### Exercise passage
^^^^

Empirical formulae have been developed for predicting the parameter values in the foregoing equations on the basis of concrete strength and some parameters of the concrete mix. However, they are very crude, leading to prediction errors with the coefficients of variation of about 23% for creep and 34% for drying shrinkage. These high uncertainties can be drastically reduced by updating certain coefficients of the formulae according to short-time creep and shrinkage tests of the given concrete. For shrinkage, however, the weight loss of the drying test specimens must also be measured (or else the problem of updating $\epsilon_{sh\infty}$ is ill-conditioned). A fully rational prediction of concrete creep and shrinkage properties from its composition is a formidable problem, far from resolved satisfactorily.

==Engineering applications==

The foregoing form of functions $J(t,t')$ and $\epsilon_{sh}(t)$ has been used in the design of structures of high creep sensitivity. Other forms have been introduced into the design codes and standard recommendations of engineering societies. They are simpler though less realistic, especially for multi-decade creep.

^^^^

### Required tasks
1. Decide whether each statement agrees with the passage on concrete creep and shrinkage, answering yes or no and quoting the words that settle it. (a) The empirical formulae give prediction errors with a coefficient of variation of about 23% for creep. (b) Predicting creep and shrinkage properties rationally from concrete composition has been satisfactorily resolved. (c) The forms adopted in design codes are more realistic than the foregoing form for multi-decade creep.
2. Transcribe the passage on concrete creep and shrinkage between "Empirical formulae have" and "from resolved satisfactorily.", inclusive.

(Records from a data collection)
^^^^

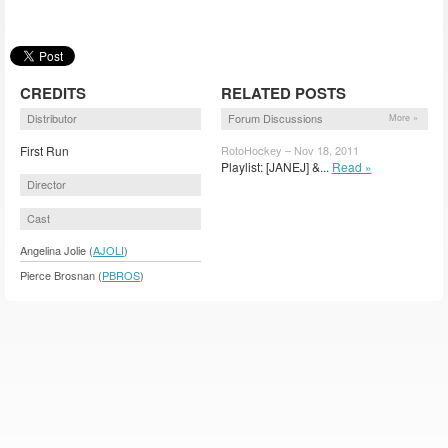
CREDITS
RELATED POSTS
Distributor
Forum Discussions
More »
First Run
RotoHockey – Nov 18, 2011
Playlist: [JANEJ] &...
Read »
Director
Cast
Angelina Jolie (
AJOLI
)
Pierce Brosnan (
PBROS
)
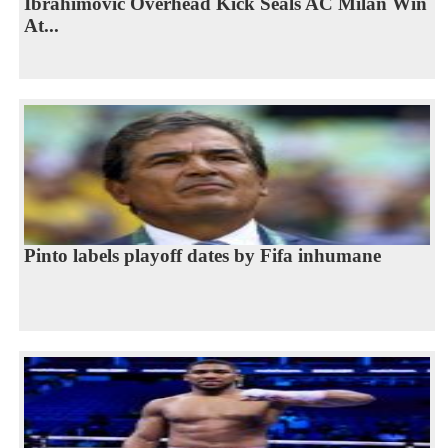
Ibrahimovic Overhead Kick Seals AC Milan Win
At...
Pinto labels playoff dates by Fifa inhumane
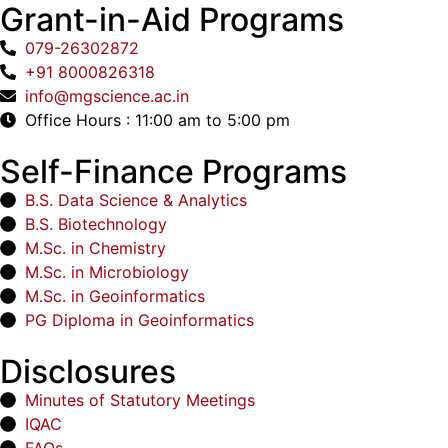
Grant-in-Aid Programs
079-26302872
+91 8000826318
info@mgscience.ac.in
Office Hours : 11:00 am to 5:00 pm
Self-Finance Programs
B.S. Data Science & Analytics
B.S. Biotechnology
M.Sc. in Chemistry
M.Sc. in Microbiology
M.Sc. in Geoinformatics
PG Diploma in Geoinformatics
Disclosures
Minutes of Statutory Meetings
IQAC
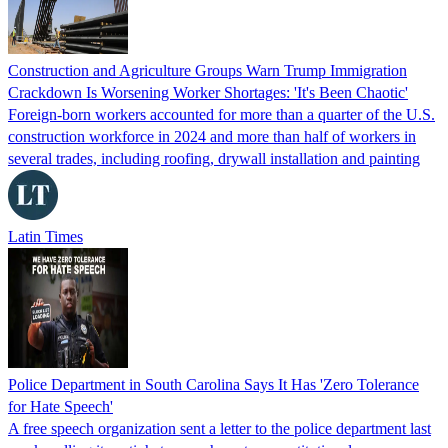
Construction and Agriculture Groups Warn Trump Immigration
Crackdown Is Worsening Worker Shortages: 'It's Been Chaotic'
Foreign-born workers accounted for more than a quarter of the U.S.
construction workforce in 2024 and more than half of workers in
several trades, including roofing, drywall installation and painting
Latin Times
Police Department in South Carolina Says It Has 'Zero Tolerance
for Hate Speech'
A free speech organization sent a letter to the police department last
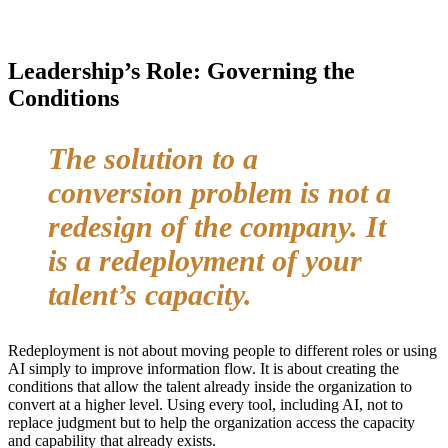
Leadership’s Role: Governing the
Conditions
The solution to a
conversion problem is not a
redesign of the company. It
is a redeployment of your
talent’s capacity.
Redeployment is not about moving people to different roles or using
AI simply to improve information flow. It is about creating the
conditions that allow the talent already inside the organization to
convert at a higher level. Using every tool, including AI, not to
replace judgment but to help the organization access the capacity
and capability that already exists.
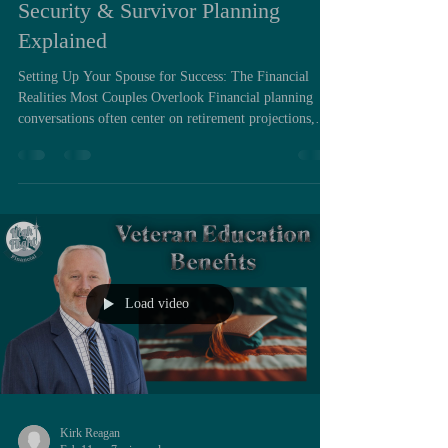
Security & Survivor Planning
Explained
Setting Up Your Spouse for Success: The Financial
Realities Most Couples Overlook Financial planning
conversations often center on retirement projections,
asset growth, and tax efficiency during both spouses’
lifetimes. Far less attention is paid to the structural
financial changes that occur the moment one spouse
dies. Yet from a planning standpoint, widowhood
introduces some of the most dramatic shifts a household
will ever experience. When one spouse passes away,
income
Load video
Kirk Reagan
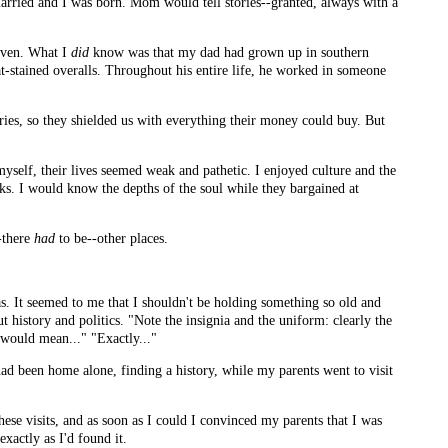
married and I was born. Mom would tell stories--granted, always with a
given. What I
did
know was that my dad had grown up in southern
eat-stained overalls. Throughout his entire life, he worked in someone
ories, so they shielded us with everything their money could buy. But
yself, their lives seemed weak and pathetic. I enjoyed culture and the
cks. I would know the depths of the soul while they bargained at
--there
had
to be--other places.
s. It seemed to me that I shouldn't be holding something so old and
 history and politics. "Note the insignia and the uniform: clearly the
 would mean..." "Exactly..."
had been home alone, finding a history, while my parents went to visit
hese visits, and as soon as I could I convinced my parents that I was
xactly as I'd found it.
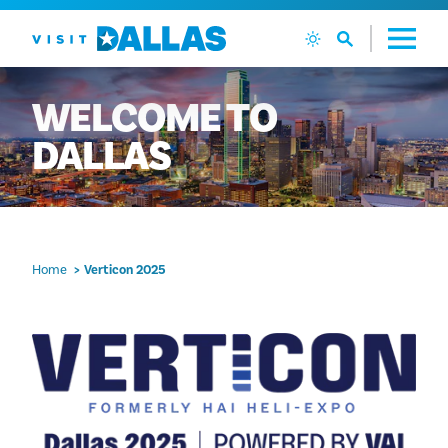
Skip to content
WELCOME
TO
DALLAS
Home
Verticon 2025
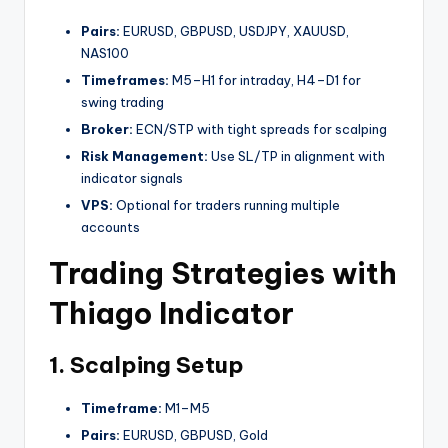
Pairs:
EURUSD, GBPUSD, USDJPY, XAUUSD,
NAS100
Timeframes:
M5–H1 for intraday, H4–D1 for
swing trading
Broker:
ECN/STP with tight spreads for scalping
Risk Management:
Use SL/TP in alignment with
indicator signals
VPS:
Optional for traders running multiple
accounts
Trading Strategies with
Thiago Indicator
1. Scalping Setup
Timeframe:
M1–M5
Pairs:
EURUSD, GBPUSD, Gold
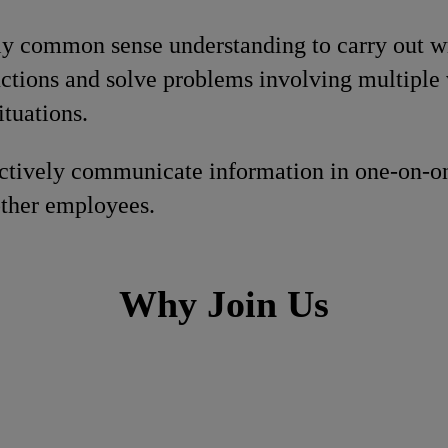
ly common sense understanding to carry out wri
ctions and solve problems involving multiple 
ituations.
fectively communicate information in one-on-o
other employees.
Why Join Us
h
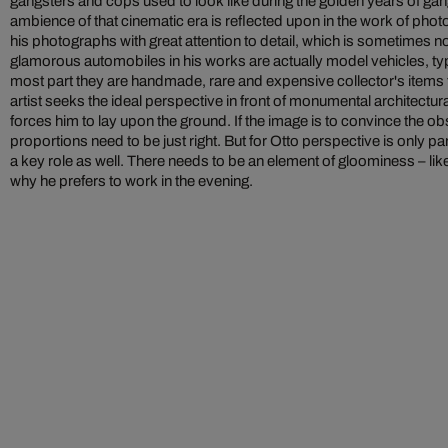
gangsters and cops used to look like during the golden years of gan
ambience of that cinematic era is reflected upon in the work of photo
his photographs with great attention to detail, which is sometimes no
glamorous automobiles in his works are actually model vehicles, typi
most part they are handmade, rare and expensive collector's items t
artist seeks the ideal perspective in front of monumental architectu
forces him to lay upon the ground. If the image is to convince the obse
proportions need to be just right. But for Otto perspective is only p
a key role as well. There needs to be an element of gloominess – like 
why he prefers to work in the evening.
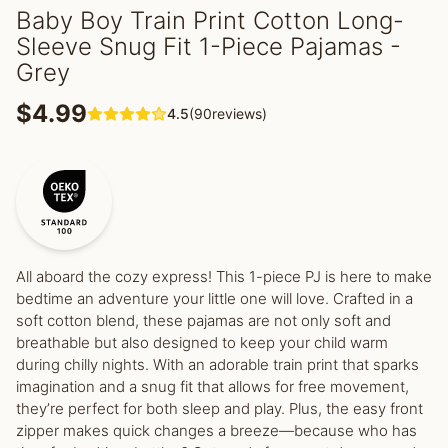
Baby Boy Train Print Cotton Long-
Sleeve Snug Fit 1-Piece Pajamas -
Grey
$4.99
4.5
(90reviews)
All aboard the cozy express! This 1-piece PJ is here to make
bedtime an adventure your little one will love. Crafted in a
soft cotton blend, these pajamas are not only soft and
breathable but also designed to keep your child warm
during chilly nights. With an adorable train print that sparks
imagination and a snug fit that allows for free movement,
they’re perfect for both sleep and play. Plus, the easy front
zipper makes quick changes a breeze—because who has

^^^^

### Task-by-task outputs
1.
(a) Yes: "coefficients of variation of about 23% for creep"
(b) No: "far from resolved satisfactorily"
(c) No: "They are simpler though less realistic, especially for multi-decade creep."

2.
Empirical formulae have been developed for predicting the parameter values in the foregoing equations on the basis of concrete strength and some parameters of the concrete mix. However, they are very crude, leading to prediction errors with the coefficients of variation of about 23% for creep and 34% for drying shrinkage. These high uncertainties can be drastically reduced by updating certain coefficients of the formulae according to short-time creep and shrinkage tests of the given concrete. For shrinkage, however, the weight loss of the drying test specimens must also be measured (or else the problem of updating $\epsilon_{sh\infty}$ is ill-conditioned). A fully rational prediction of concrete creep and shrinkage properties from its composition is a formidable problem, far from resolved satisfactorily.